1. High performance video/AGP memory is allocated for geometry when possible. Using (on our hardware) 230mb of such memory allows for 8 million triangles to be stored.

2. Triangle stripping enhances performance, and allows more geometry to be inserted into high performance memory.

3. Geometry could be uploaded to video/AGP while rendering using synchronisation extensions to exploit CPU-GPU parallelism. We have not implemented this since we have not found the amount of high performance memory to be a limitation.

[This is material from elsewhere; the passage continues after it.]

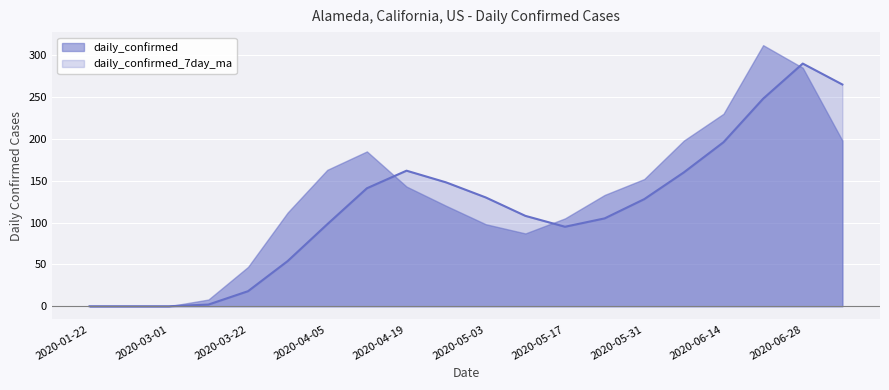

List the labels in order of value, smallest first.

2020-01-22, 2020-02-01, 2020-03-01, 2020-03-15, 2020-03-22, 2020-03-29, 2020-05-17, 2020-04-05, 2020-05-24, 2020-05-10, 2020-05-31, 2020-05-03, 2020-04-12, 2020-04-26, 2020-06-07, 2020-04-19, 2020-06-14, 2020-06-21, 2020-07-05, 2020-06-28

The large quantities of available high performance memory is a consequence of unused texture memory.

Current hardware (we use an NVidia GeForce4 Ti 4600) claims to be able to transform 136 million vertices per second. Already, top end hardware, such as the ATI Radeon 9700, claims to be able to double or even triple this. In practice, we achieve 17 million triangles per second throughput. Since our samples are taken within the scene bounding box, the slow-down is due mainly to an insufficient fill rate, since nearby triangles consist of many pixels.

Any acceleration technique that can be applied to traditional point rendering can also be applied to visibility cube rendering. We implement frustum culling using bounding spheres. This acceler- ates our throughput by a factor of 4.2. We optimise the process by noting that six views (partitioning

the full angular domain) need to be computed from the same point. We note that each of these six (infinite) frusta are bounded by four planes from a shared set of six. These six planes are well de- fined, and are those six that intersect the center and embed any two edges of the visibility cube. We classify the bounding spheres with respect to the six planes once, and use this classification for all six sides.

We consider the utilisation of point-based occlusion techniques as an area of future investigation. It should be noted that during our preprocess, visibility information that has already been computed is exploited (see Section 4.2.2).

The second main issue is that of frame-buffer reading. This is often a bottle neck. Wonka et al. [WWS00] claim that this accounts for approximately 54% of their run-time. This is most likely due to the fact that they only render simplified scenes (their 8 million triangle scene is represented by a much smaller building “facade”), and thus may exaggerate the frame buffer read times for more general scenes. Frame buffer reading consists of a considerably smaller part (20%) of our run-times. The performance of frame buffer reads has not improved at the same rate as triangle render- ing. The read bottleneck is due to limitations on bus technology. Older UMA (Unified Memory Architecture) hardware such as the SGI Visual Workstation are on par with current hardware (Intel Pentium 4 with GeForce 2/3/4). Frame buffer reads (RGBA channels) occur at approximately 46 million pixels per second (for 512x512 pixel blocks). Much older UMA hardware such as the SGI O2 only read at 11 million pixels per second.

In Section 4.6 we give several suggestions on how specialised hardware could be engineered in order to enhance visibility cube rendering and frame-buffer processing.